By Jamie Hatcher, CNM~
Swaddling is a technique used across many culture for soothing, calming, and keeping baby warm. Baby lived in a tight, confined, cozy space while in the womb. Once outside the womb they have infinite space to move in, which may feel disconcerting. Furthermore, their neurological systems are still immature and easily overstimulated. They may startle at noises, touch or sometimes subtle changes in environment, also known as the Moro reflex. Often, babies will startle themselves awake with this reflex. Swaddling creates a secure, cozy environment to calm baby and also helps prevent their Moro reflex from startling them awake.
How to swaddle?
There are different techniques for swaddling, the most common being the “Diamond swaddle”, and now there are many types of specially-designed swaddle blankets on the market. Following are a couple resources as well as a step-by-step tutorial to guide your swaddling ventures!
The Diamond Swaddle:
Jamie’s Super Swaddle Tutorial:
1. Lay the swaddle blanket out in a square on a flat surface. Place baby in the center at the top with shoulders just below the edge. Tuck baby’s right arm across the chest.
2. Take the upper left corner of the blanket and pull it across the body, then wrap snugly behind baby’s back.
3. Now tuck baby’s left arm across the chest. Take the right corner of the blanket, pull across to the other side of the body and wrap snugly behind baby’s back. Both arms should now be held in place by the swaddle blanket.
4. Grasp the two bottom corners of the blanket and bring up to rest on baby’s chest below the chin. The material around baby’s feet should be loose to allow their legs to bend and move.
5. Wrap the left corner underneath and behind baby’s back. You may need to lift baby slightly or roll baby gently to the side to do this. Continue wrapping the remaining corner of the blanket around the left side of baby’s body.
6. Finally, wrap the right corner of the blanket underneath and behind baby’s back, pulling it around the left side and over across the chest.
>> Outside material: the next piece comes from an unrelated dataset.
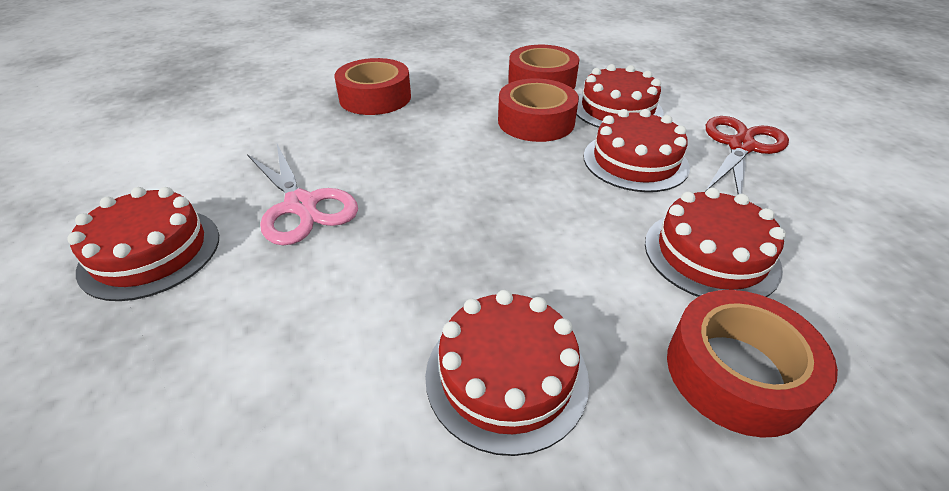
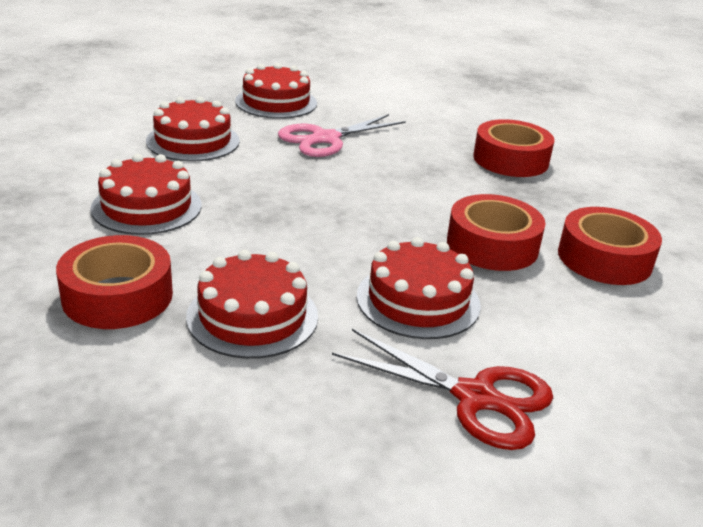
camera: 85 degrees right, 10 degrees down
(617, 109) = (548, 308): red cake -> red cake (193, 141)

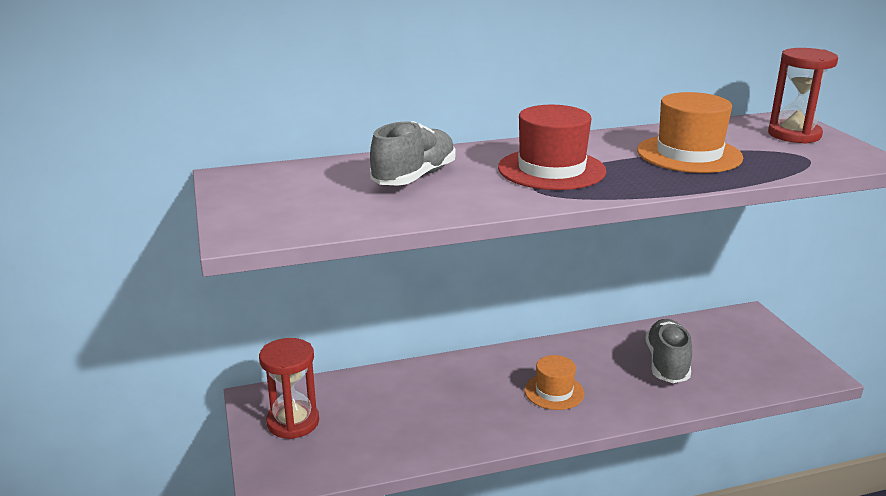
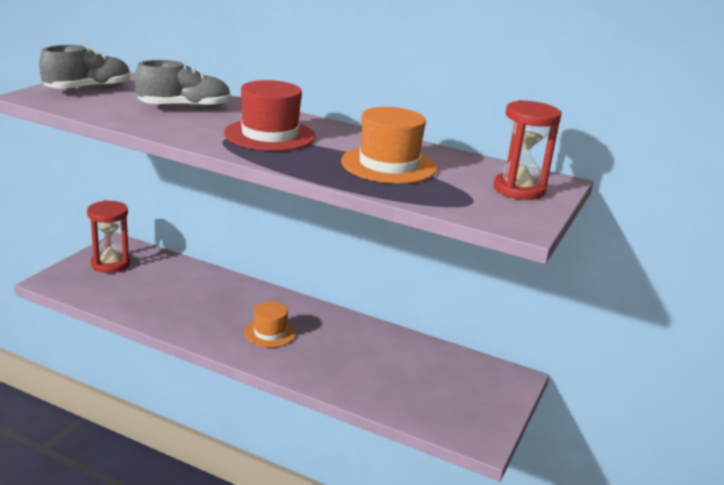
camera: 40 degrees right, 0 degrees up
(667, 364) = (378, 364): grey shoe -> grey shoe (88, 90)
Tuck the loose end under baby or an edge of the blanket.
• Baby can be swaddled with one hand (or two) out so they can self-soothe.
• While swaddling is soothing for many newborns, not all babies will enjoy it. Don’t feel you have to force baby into a swaddle.
• Swaddling baby too tightly can cause problems with hip development, or hip dysplasia. Create “hip-healthy swaddling” by allowing room in the swaddle for baby’s legs to bend and move. Read more here: https://hipdysplasia.org/developmental-dysplasia-of-the-hip/hip-healthy-swaddling/
• The American Academy of Pediatrics recommends that parents stop swaddling around two months, or once baby can roll over.